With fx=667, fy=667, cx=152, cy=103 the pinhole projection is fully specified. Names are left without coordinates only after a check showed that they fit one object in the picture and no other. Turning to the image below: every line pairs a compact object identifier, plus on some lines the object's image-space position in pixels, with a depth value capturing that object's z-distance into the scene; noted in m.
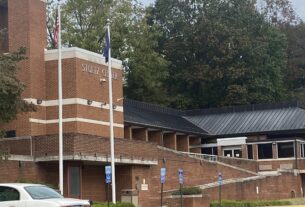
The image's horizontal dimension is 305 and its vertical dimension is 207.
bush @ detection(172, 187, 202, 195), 41.97
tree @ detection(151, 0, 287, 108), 83.77
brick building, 37.53
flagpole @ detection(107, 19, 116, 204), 35.45
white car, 18.20
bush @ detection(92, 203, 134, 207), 32.81
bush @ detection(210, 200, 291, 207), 42.52
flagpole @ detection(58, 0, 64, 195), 32.28
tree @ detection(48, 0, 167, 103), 72.81
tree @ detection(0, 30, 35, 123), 28.94
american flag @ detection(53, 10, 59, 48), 33.22
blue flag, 37.22
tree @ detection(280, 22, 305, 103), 96.56
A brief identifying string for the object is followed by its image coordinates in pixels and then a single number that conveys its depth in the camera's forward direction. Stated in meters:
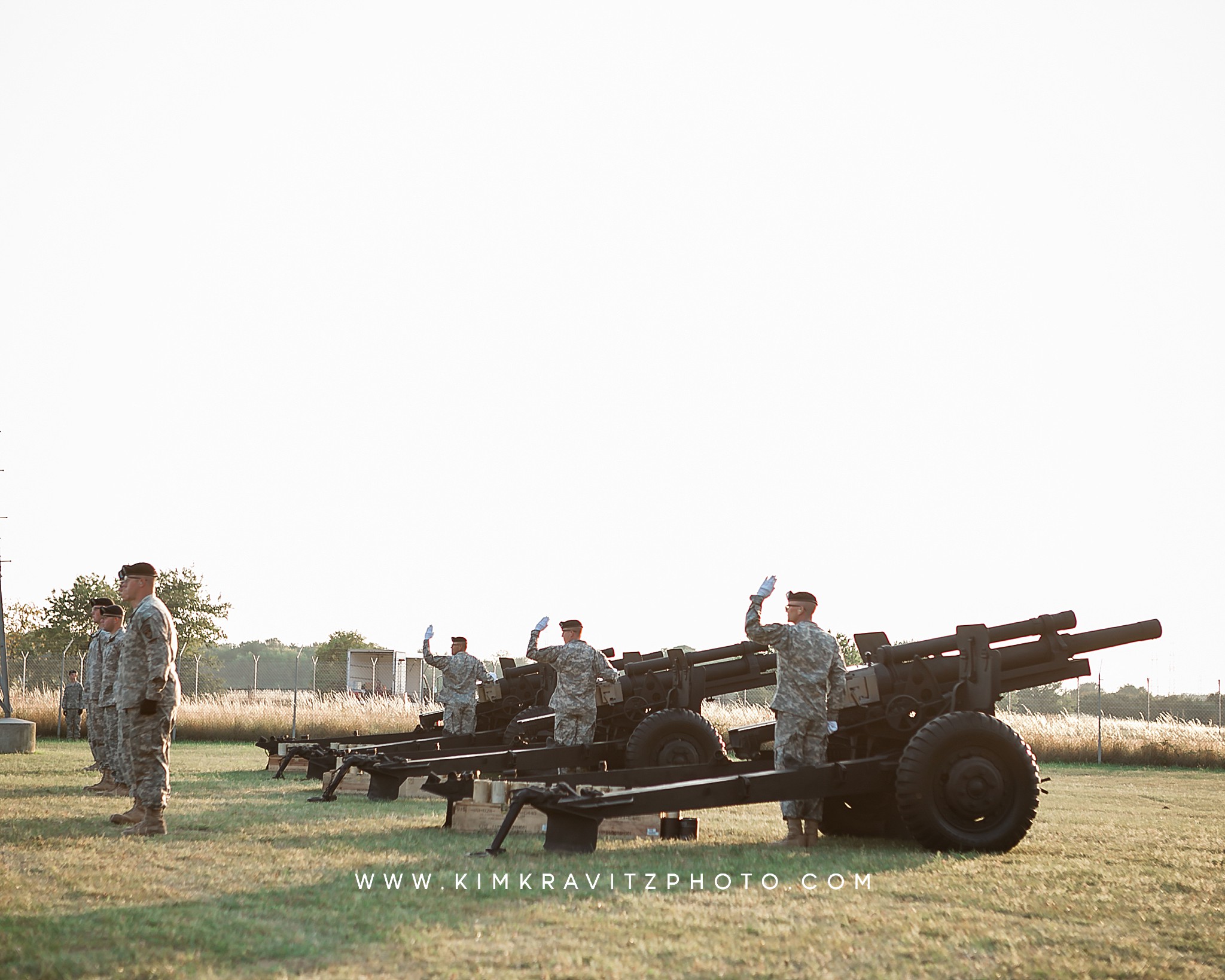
- - - -
■ DIRECTIONS: Only the lines from the one containing "blue flag, 37.22" through the end of the records above should be retyped, exactly as they stand, with any pictures left out.

■ SOLUTION TO THE PROBLEM:
blue flag, 37.22
tree @ detection(280, 22, 305, 103), 96.56
A brief identifying string for the object is followed by its image coordinates in pixels and then a single number that conveys its depth in the camera's forward direction. Stated in meters:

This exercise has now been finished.